(Spatial grounding data)
↓↓↓

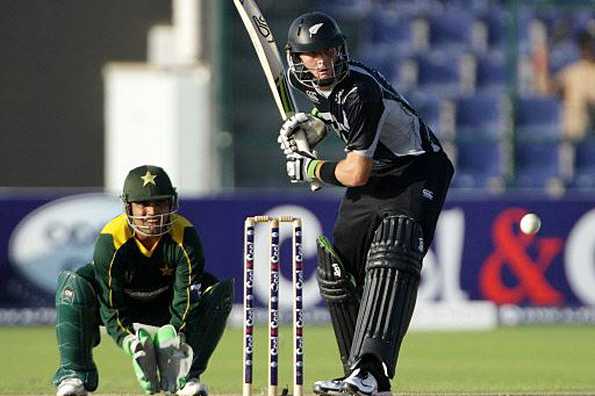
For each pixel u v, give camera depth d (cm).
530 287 4566
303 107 5584
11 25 6462
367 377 1878
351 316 2045
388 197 1953
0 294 4422
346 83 1911
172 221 1927
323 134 2016
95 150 6456
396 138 1953
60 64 6462
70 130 6444
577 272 4591
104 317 1959
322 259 2030
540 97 5703
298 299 1916
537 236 4569
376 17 5891
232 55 5569
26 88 6438
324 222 4447
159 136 5431
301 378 1906
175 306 1950
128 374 2989
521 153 5600
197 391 1941
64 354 1953
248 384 1912
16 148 6425
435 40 5894
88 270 1997
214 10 5359
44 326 4444
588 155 5609
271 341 1916
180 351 1897
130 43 6469
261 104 5566
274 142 5481
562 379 2838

↑↑↑

What is needed is a word-for-word transcription of all the entries, with the pictures dropped.

For each pixel u v, give camera depth d (cm).
530 287 4566
303 107 5584
11 25 6462
367 377 1878
351 316 2045
388 197 1953
0 294 4422
346 83 1911
172 221 1927
323 134 2016
95 150 6456
396 138 1953
60 64 6462
70 130 6444
577 272 4591
104 317 1959
322 259 2030
540 97 5703
298 299 1916
537 236 4569
376 17 5891
232 55 5569
26 88 6438
324 222 4447
159 136 5431
301 378 1906
175 306 1950
128 374 2989
521 153 5600
197 391 1941
64 354 1953
248 384 1912
16 148 6425
435 40 5894
88 270 1997
214 10 5359
44 326 4444
588 155 5609
271 341 1916
180 351 1897
130 43 6469
261 104 5566
274 142 5481
562 379 2838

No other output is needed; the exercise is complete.